My next journey to Shenzhen was to be my final one from Riyadh. I’d finished my notice period, cashed out my bank account and turned the pitiful amount remaining into Euro and had booked a night flight on Cathay Pacific to Hong Kong.
The flight was lovely, the little I saw of it, in order to escape a hideous excess baggage charge (if you go a few kilos over you’ll end up paying rather more for your luggage than your own flight) I was travelling in business class (for some reason they don’t like to ask business travelers to cough up extra cash and you can quite often take double the stated luggage allowance and pay nothing more). The leg from Riyadh to Manama (Bahrain) was uneventful and sadly dry too. So I sat and waited impatiently for touchdown and a beer.
The lovely stewardess fetched me a glass of champagne as soon as the doors were closed in Manama, and in my usual style I downed it on the runway and then fell asleep. I woke up in Hong Kong, so I have no idea what the food or service is like on Cathay’s flights but the chairs are very comfortable indeed.

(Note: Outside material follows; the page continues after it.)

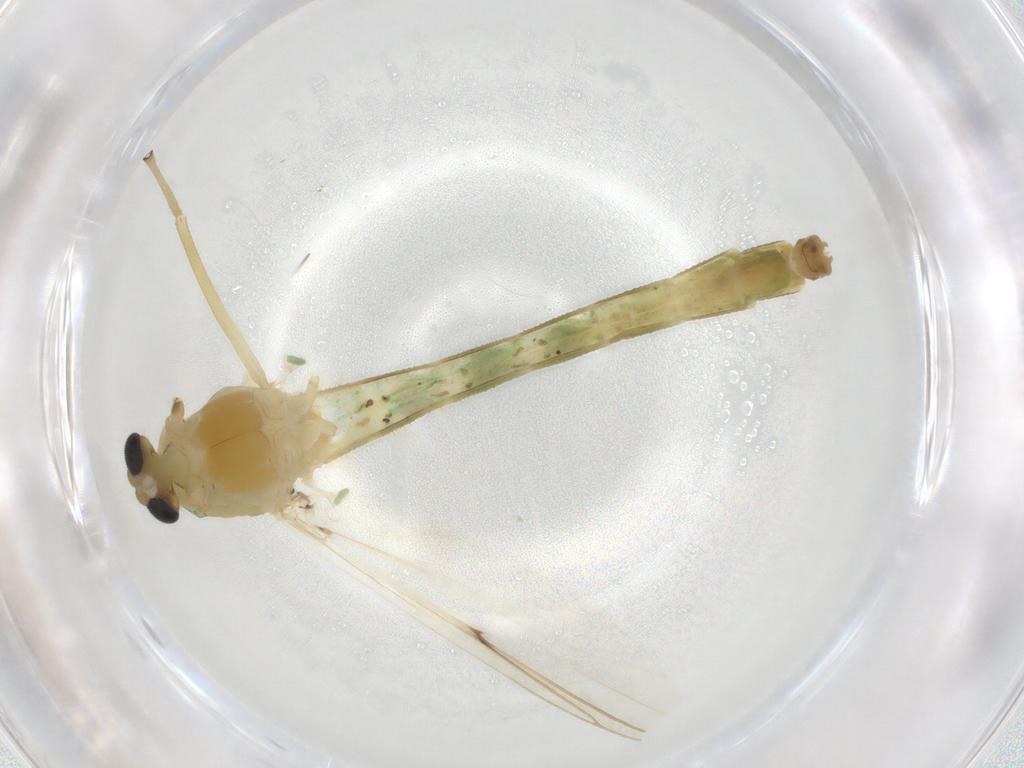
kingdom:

This time my wife was waiting for me at the airport as we had to spend a couple of days in Hong Kong while I arranged my Chinese visa through CTS (China Travel Service). This was a mistake, CTS not only massively overcharge for the visa in comparison to just going to the Chinese consulate, but the service is terribly inefficient and I had to wait 5 days just to get a two entry visa in my passport. If I’d known better, I could have gone to an agent and had it done in four hours for the same money. While the ladies of CTS were lovely and helpful I wouldn’t recommend their visa service to anyone.
I’ll come back to our time in Hong Kong in a later post and skip forward to Shenzhen. We were going to Shenzhen for two reasons, one so I could leave all the luggage I had brought with me from Saudi in my wife’s sisters house. Moving countries without removal men is hard work. And two so that Zhang Min could apply for a visa to Malaysia and we could finally get the honeymoon we’d been denied after getting married.
This time we stayed in the Grand Mercure, in ZhuZhilin, which is just outside of Futian one of the three main centers of Shenzhen. The hotel was brand new at the time, and came with the little service quirks of new hotels around the world. This is mainly confused staff wondering how to achieve things that nobody has ever asked them for before. Nonetheless overall it was excellent and a huge improvement on our previous stay.
The rooms were of a good size, and much larger than the one we’d stayed in in Hong Kong. The bed was massive and comfy, and while the views were nothing to write home about that’s true for pretty much anywhere in Shenzhen. The staff at least tried to make everything nice, and even ran to the local shop to buy Western cigarettes for me instead of trying to force local brands on me instead.
The only disappointment at the time was that there was pretty much no-one else there, the rather fabulous sports bar was deserted – despite having not just big screen action and a pool table, but also Nintendo Wii consoles set up for competitive play between drunks. The beer in there is fantastically cheap too coming in at 18 RMB for a buy one get one free deal that runs almost all night long. You can’t beat 90p a bottle in a five star hotel can you really?
In retrospect it wasn’t the best location to choose to get to know Shenzhen, but as I hadn’t seen Zhang Min since the wedding nearly 5 months before I wasn’t all that interested in exploring Shenzhen if you know what I mean.